Madamoiselle

This is as strange as a mainstream film gets. Directed by British director and a leader of the “kitchen sinkers” of the 1950s, Tony Richardson, set in France, with Jeanne Moreau as a sadistic, sociopathic school teacher in a little rural town, spoken in English, with a smattering of French accents, but not from Ms. Moreau, and with several key characters speaking in Italian with no sub-titles, the film seems like a dry run for Haneke’s The White Ribbon, though it is far from dry.  There is, as there always is, a simmering eroticism in Jeanne Moreau’s performance, even when she is her most repressive schoolteacher self and her doppleganger self, who does heinous deeds leading to death, destruction and vigilante action against an innocent man, is as close to cracking as Tony Perkins at his most neurotic but with that added frisson of sexual desire that cannot be fully and finally contained.

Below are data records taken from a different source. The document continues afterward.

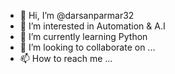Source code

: - 👋 Hi, I’m @darsanparmar32
- 👀 I’m interested in Automation & A.I
- 🌱 I’m currently learning Python
- 💞️ I’m looking to collaborate on ...
- 📫 How to reach me ...

<!---
darsanparmar32/darsanparmar32 is a ✨ special ✨ repository because its `README.md` (this file) appears on your GitHub profile.
You can click the Preview link to take a look at your changes.
--->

It isn’t a great film but it’s a fascinating example of what can happen on the margins of the mainstream. Few reviewed it, Roger Ebert, who is quite astute, panned it, but I find it a glorious example of bad art revelling in its badness. That Jean Genet and Marguerite Duras somehow collaborated or revised each other’s scripts may have had something to do with it.  It’s hard to imagine many films in the 60s having sex scenes as raw, kinky, and hot as the one Richardson builds up in this film.  It’s worth the price of admission alone and  leaves one to ponder if it exists to allow for lingering shots of the handsome Italian woodsman who is Moreau’s seducer and victim simultaneously; he gets lots of screen time and clearly had Genet if not Richardson’s full attention.